The relative risks are surprisingly large, but could be true; the “quarter” attributable fraction needs to be qualified substantially. As the abstract of the research paper (PDF) says, in the convenient ‘Interpretation’ section
Interpretation The ready availability of high potency cannabis in south London might have resulted in a greater proportion of first onset psychosis cases being attributed to cannabis use than in previous studies
Let’s unpack that a little. The basic theory is that some modern cannabis is very high in THC and low in cannabidiol, and that this is more dangerous than more traditional pot. That is, the ‘skunk’ cannabis has a less extreme version of the same problem as the synthetic imitations now banned in NZ.
The study compared people admitted as inpatients in a particular area of London (analogous to our DHBs) to people recruited by internet and train advertisements, and leaflets (which, of course, didn’t mention that the study was about cannabis). The control people weren’t all that well matched to the psychosis cases, but it wasn’t too bad. The psychosis cases were somewhat more likely to smoke cannabis, and much more likely to smoke the high-THC type. In fact, smoking of other cannabis wasn’t much different between cases and controls.
That’s where the relative risks of 3 and 5 come from. It’s still possible that these are due at least in part to some other factor; you can’t tell from just this sort of data. The atttributable fraction (a quarter of cases) comes from combining the relative risk with the proportion of the population who are exposed.
Suppose ‘skunk-type’ cannabis triples your risk, and 20% of people in the population use it, as was seen for controls in the sample. General UK data (eg) suggest the rate in non-users might be 5 cases per 10,000 people per year. So, in 100,000 people, 80,000 would be non-users and you’d expect 40 cases per year. The other 20,000 would be users, and you’d expect a background rate of 10 cases plus 20 extra cases caused by the cannabis. So, in the 100,000 people, you’d get 70 cases per year, 50 of which would have happened anyway and 20 due to cannabis. That’s not exactly the calculation the researchers did — they used a trick where they don’t need the background rate as long as it’s low, and I rounded more — but it’s basically the same. I get 28%; they got 24%.
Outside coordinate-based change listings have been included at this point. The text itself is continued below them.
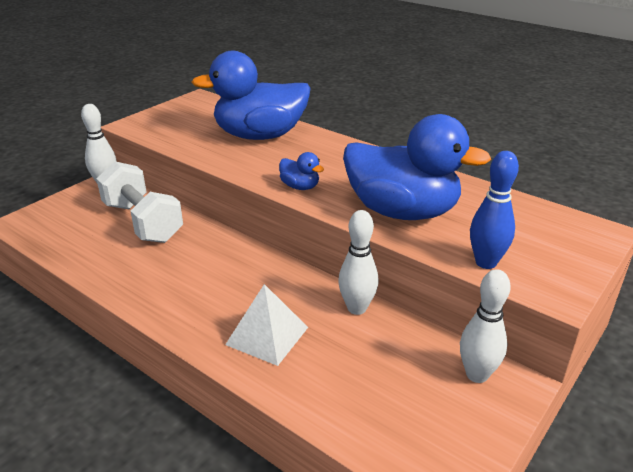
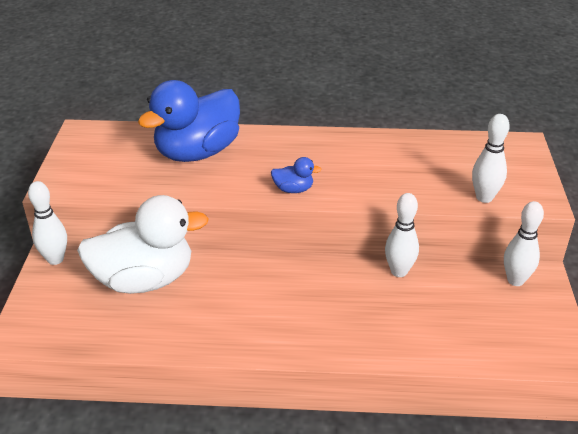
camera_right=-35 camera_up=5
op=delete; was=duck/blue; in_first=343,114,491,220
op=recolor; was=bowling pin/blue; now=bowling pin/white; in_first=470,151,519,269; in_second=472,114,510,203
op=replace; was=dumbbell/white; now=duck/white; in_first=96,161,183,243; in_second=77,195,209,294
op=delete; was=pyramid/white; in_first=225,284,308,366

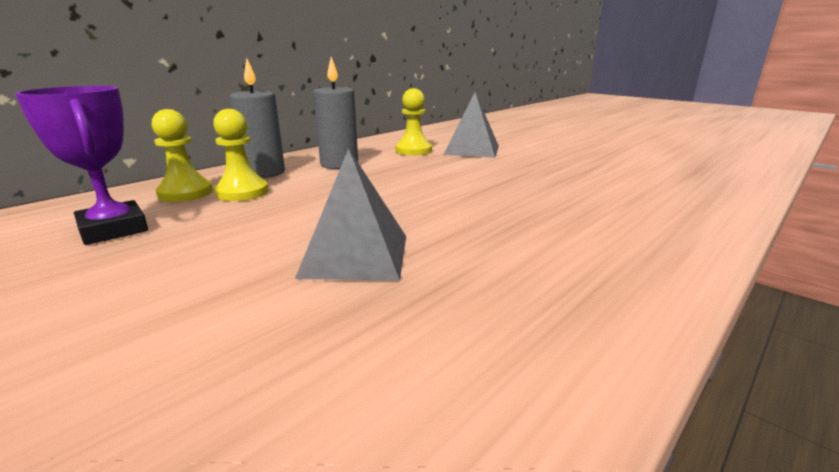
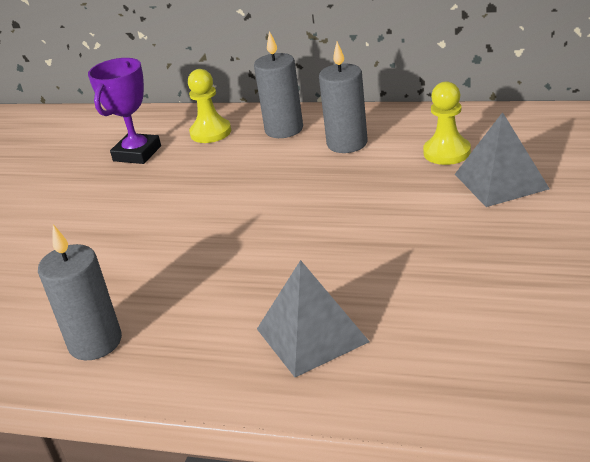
camera_right=65 camera_up=10
op=delete; was=pawn/yellow; in_first=213,109,269,201
op=move; was=pyramid/grey; in_first=295,148,406,281; in_second=257,260,370,377
op=insert; now=candle/grey; in_second=38,225,122,361

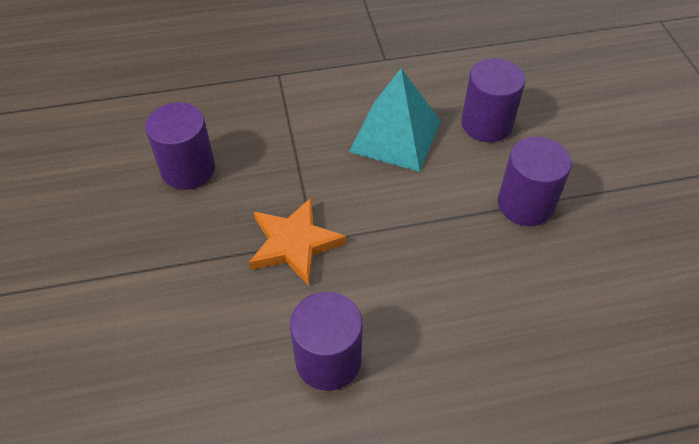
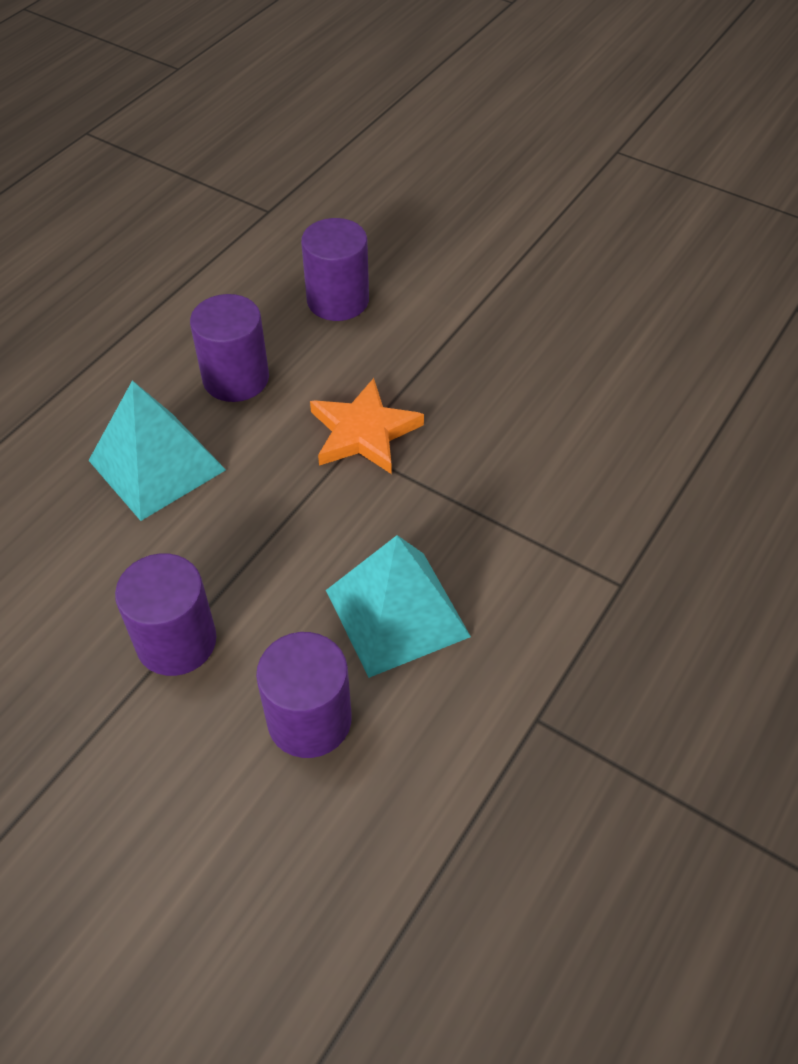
camera_right=135 camera_up=0
op=move; was=cylinder/purple; in_first=145,102,215,190; in_second=301,218,369,321
op=insert; now=pyramid/turquoise; in_second=88,380,226,521

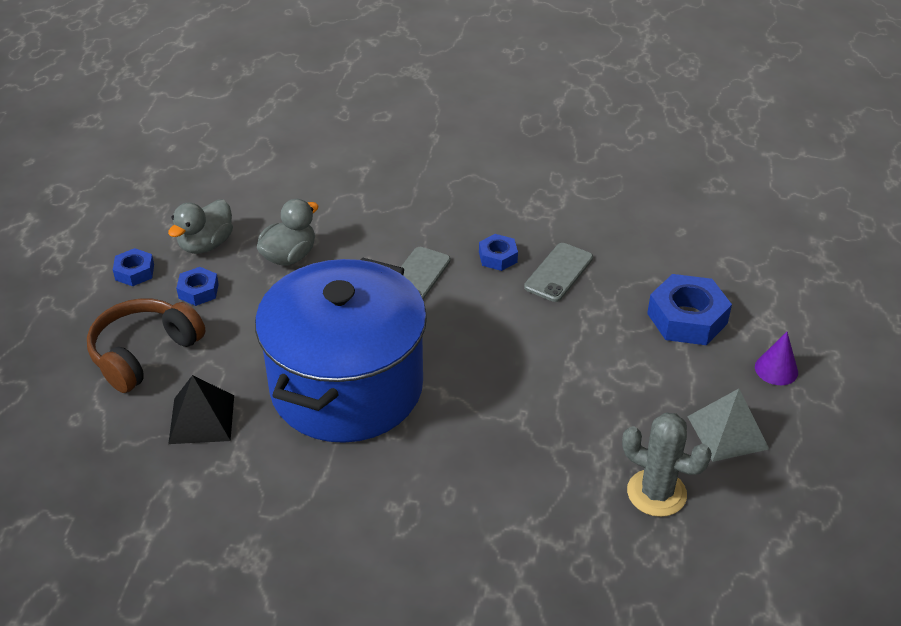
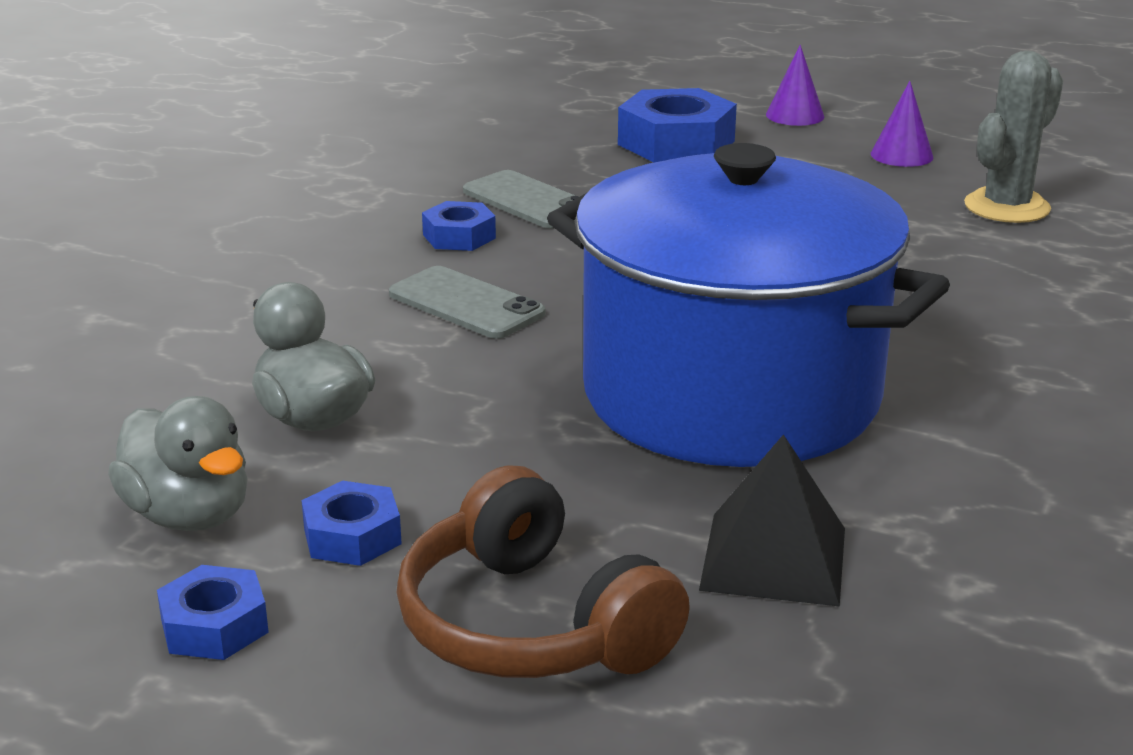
camera_right=-75 camera_up=-15
op=replace; was=pyramid/grey; now=cone/purple; in_first=687,389,769,462; in_second=871,81,933,167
The figures illustrate two things. First, the absolute risk increase is roughly 20 cases per 100,000 20,000 people per year. Second, the ‘quarter’ estimate is very sensitive to the proportion exposed. If 5% of people used ‘skunk-type’ cannabis, you can run the numbers again and you get 5 cases due to cannabis out of 55 in 100,000 people: only 9% of cases due to exposure.
Now we’re at the ‘interpretation’ quote from the research paper. In this South London area, 20% of people have used mostly the high-potency cannabis and 44% mostly have used other types, with 37% non-users. That’s a lot of pot. Even if the relative risks are correct, the population attributable proportion will be much lower for the UK as a whole (or for NZ as a whole).
Still, the research does tend to support the idea of regulated legalisation, the sort of thing that Mark Kleiman advocates, where limits on THC and/or higher taxes for higher concentrations can be used to push cannabis supply to lower-risk varieties.